■ **Dataset excerpts**:

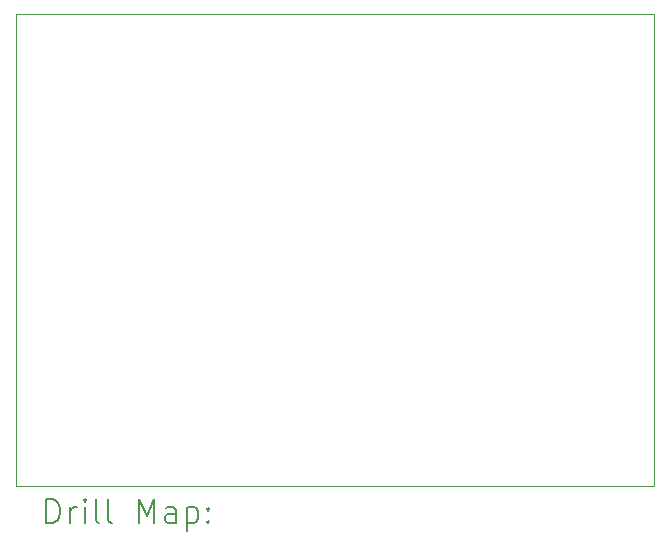
<source format=gbr>
%TF.GenerationSoftware,KiCad,Pcbnew,(6.0.8)*%
%TF.CreationDate,2022-10-20T22:21:02+02:00*%
%TF.ProjectId,WDSSR,57445353-522e-46b6-9963-61645f706362,rev?*%
%TF.SameCoordinates,PX7270e00PY4c4b400*%
%TF.FileFunction,Drillmap*%
%TF.FilePolarity,Positive*%
%FSLAX45Y45*%
G04 Gerber Fmt 4.5, Leading zero omitted, Abs format (unit mm)*
G04 Created by KiCad (PCBNEW (6.0.8)) date 2022-10-20 22:21:02*
%MOMM*%
%LPD*%
G01*
G04 APERTURE LIST*
%ADD10C,0.050000*%
%ADD11C,0.200000*%
G04 APERTURE END LIST*
D10*
X0Y-4000000D02*
X5400000Y-4000000D01*
X0Y0D02*
X5400000Y0D01*
X0Y0D02*
X0Y-4000000D01*
X5400000Y0D02*
X5400000Y-4000000D01*
D11*
X255119Y-4312976D02*
X255119Y-4112976D01*
X302738Y-4112976D01*
X331310Y-4122500D01*
X350357Y-4141548D01*
X359881Y-4160595D01*
X369405Y-4198690D01*
X369405Y-4227262D01*
X359881Y-4265357D01*
X350357Y-4284405D01*
X331310Y-4303452D01*
X302738Y-4312976D01*
X255119Y-4312976D01*
X455119Y-4312976D02*
X455119Y-4179643D01*
X455119Y-4217738D02*
X464643Y-4198690D01*
X474167Y-4189167D01*
X493214Y-4179643D01*
X512262Y-4179643D01*
X578929Y-4312976D02*
X578929Y-4179643D01*
X578929Y-4112976D02*
X569405Y-4122500D01*
X578929Y-4132024D01*
X588452Y-4122500D01*
X578929Y-4112976D01*
X578929Y-4132024D01*
X702738Y-4312976D02*
X683690Y-4303452D01*
X674167Y-4284405D01*
X674167Y-4112976D01*
X807500Y-4312976D02*
X788452Y-4303452D01*
X778928Y-4284405D01*
X778928Y-4112976D01*
X1036071Y-4312976D02*
X1036071Y-4112976D01*
X1102738Y-4255833D01*
X1169405Y-4112976D01*
X1169405Y-4312976D01*
X1350357Y-4312976D02*
X1350357Y-4208214D01*
X1340833Y-4189167D01*
X1321786Y-4179643D01*
X1283690Y-4179643D01*
X1264643Y-4189167D01*
X1350357Y-4303452D02*
X1331310Y-4312976D01*
X1283690Y-4312976D01*
X1264643Y-4303452D01*
X1255119Y-4284405D01*
X1255119Y-4265357D01*
X1264643Y-4246310D01*
X1283690Y-4236786D01*
X1331310Y-4236786D01*
X1350357Y-4227262D01*
X1445595Y-4179643D02*
X1445595Y-4379643D01*
X1445595Y-4189167D02*
X1464643Y-4179643D01*
X1502738Y-4179643D01*
X1521786Y-4189167D01*
X1531309Y-4198690D01*
X1540833Y-4217738D01*
X1540833Y-4274881D01*
X1531309Y-4293929D01*
X1521786Y-4303452D01*
X1502738Y-4312976D01*
X1464643Y-4312976D01*
X1445595Y-4303452D01*
X1626548Y-4293929D02*
X1636071Y-4303452D01*
X1626548Y-4312976D01*
X1617024Y-4303452D01*
X1626548Y-4293929D01*
X1626548Y-4312976D01*
X1626548Y-4189167D02*
X1636071Y-4198690D01*
X1626548Y-4208214D01*
X1617024Y-4198690D01*
X1626548Y-4189167D01*
X1626548Y-4208214D01*
M02*

</source>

■ **Problem statement**: Could you reproduce exactly, and only, the lines from the start of the records through the line containing "X5400000Y0D02*", leaving out the pictures?

■ **Answer to the problem**:
<source format=gbr>
%TF.GenerationSoftware,KiCad,Pcbnew,(6.0.8)*%
%TF.CreationDate,2022-10-20T22:21:02+02:00*%
%TF.ProjectId,WDSSR,57445353-522e-46b6-9963-61645f706362,rev?*%
%TF.SameCoordinates,PX7270e00PY4c4b400*%
%TF.FileFunction,Drillmap*%
%TF.FilePolarity,Positive*%
%FSLAX45Y45*%
G04 Gerber Fmt 4.5, Leading zero omitted, Abs format (unit mm)*
G04 Created by KiCad (PCBNEW (6.0.8)) date 2022-10-20 22:21:02*
%MOMM*%
%LPD*%
G01*
G04 APERTURE LIST*
%ADD10C,0.050000*%
%ADD11C,0.200000*%
G04 APERTURE END LIST*
D10*
X0Y-4000000D02*
X5400000Y-4000000D01*
X0Y0D02*
X5400000Y0D01*
X0Y0D02*
X0Y-4000000D01*
X5400000Y0D02*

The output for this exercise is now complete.